Task to complete: Your copy of the listing must be exact and must hold no images.

══════════════════════════════

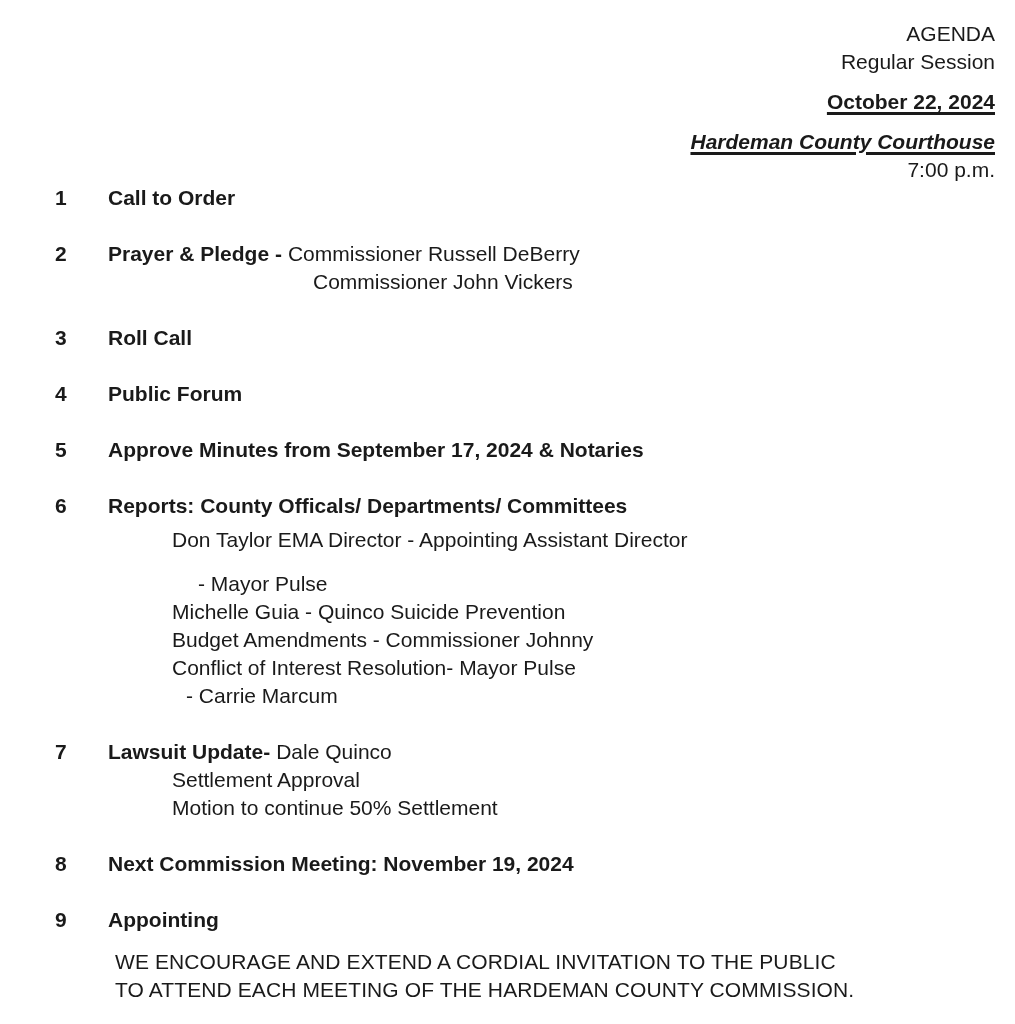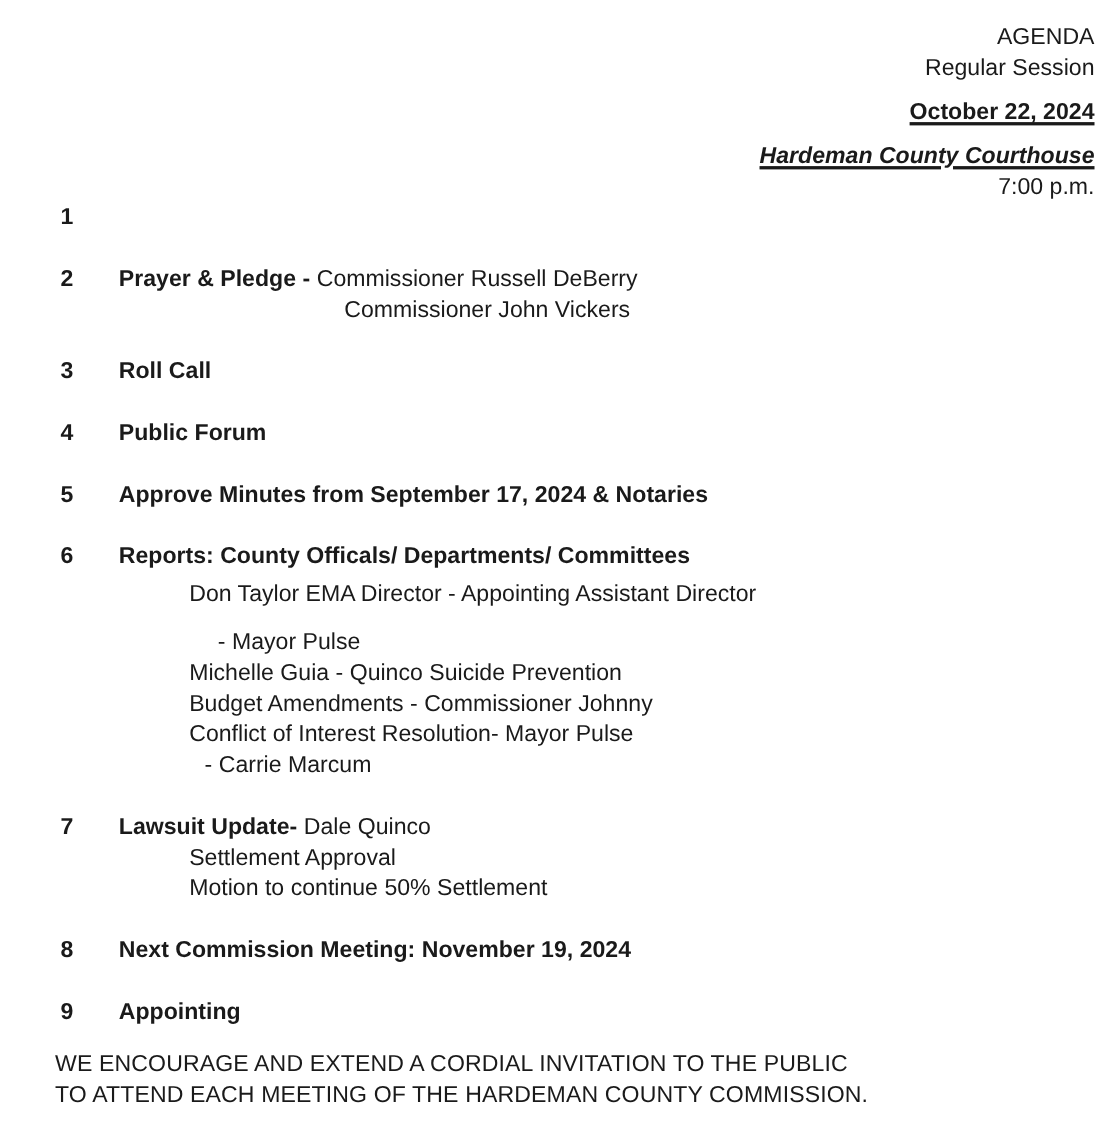--- a/index.html
+++ b/index.html
@@ -44,42 +44,45 @@
   }
   .item .body { flex: 1; }
   .title { font-weight: 700; }
   .presenter { margin-left: 6px; }
   .cont-line { padding-left: 205px; }
   .sub-block { margin-top: 6px; }
   .sub { padding-left: 64px; }
   .sub.indent-a { padding-left: 90px; margin-top: 16px; }
   .sub.indent-b { padding-left: 78px; }
   .doc-footer {
-    margin-top: 20px;
-    padding-left: 50px;
+    margin-top: 14px;
+    padding-left: 115px;
   }
   .footer-line { white-space: nowrap; letter-spacing: 0.1px; }
 </style>
 </head>
 <body>
 
 <div>
 
   <header class="doc-header">
     <div class="h-line">AGENDA</div>
     <div class="h-line">Regular Session</div>
     <div class="h-line bold underline">October 22, 2024</div>
     <div class="h-line bold italic underline">Hardeman County Courthouse</div>
     <div class="h-line">7:00 p.m.</div>
   </header>
 
   <div class="agenda-list">
 
     <div class="item first">
       <span class="num">1</span>
+      <div class="body">
+        <span class="title">Call to Order</span>
+      </div>
     </div>
 
     <div class="item">
       <span class="num">2</span>
       <div class="body">
         <div>
           <span class="title">Prayer &amp; Pledge -</span><span class="presenter">Commissioner Russell DeBerry</span>
         </div>
         <div class="cont-line">Commissioner John Vickers</div>
       </div>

══════════════════════════════

Expected answer:
--- a/index.html
+++ b/index.html
@@ -44,42 +44,45 @@
   }
   .item .body { flex: 1; }
   .title { font-weight: 700; }
   .presenter { margin-left: 6px; }
   .cont-line { padding-left: 205px; }
   .sub-block { margin-top: 6px; }
   .sub { padding-left: 64px; }
   .sub.indent-a { padding-left: 90px; margin-top: 16px; }
   .sub.indent-b { padding-left: 78px; }
   .doc-footer {
-    margin-top: 20px;
-    padding-left: 50px;
+    margin-top: 14px;
+    padding-left: 115px;
   }
   .footer-line { white-space: nowrap; letter-spacing: 0.1px; }
 </style>
 </head>
 <body>
 
 <div>
 
   <header class="doc-header">
     <div class="h-line">AGENDA</div>
     <div class="h-line">Regular Session</div>
     <div class="h-line bold underline">October 22, 2024</div>
     <div class="h-line bold italic underline">Hardeman County Courthouse</div>
     <div class="h-line">7:00 p.m.</div>
   </header>
 
   <div class="agenda-list">
 
     <div class="item first">
       <span class="num">1</span>
+      <div class="body">
+        <span class="title">Call to Order</span>
+      </div>
     </div>
 
     <div class="item">
       <span class="num">2</span>
       <div class="body">
         <div>
           <span class="title">Prayer &amp; Pledge -</span><span class="presenter">Commissioner Russell DeBerry</span>
         </div>
         <div class="cont-line">Commissioner John Vickers</div>
       </div>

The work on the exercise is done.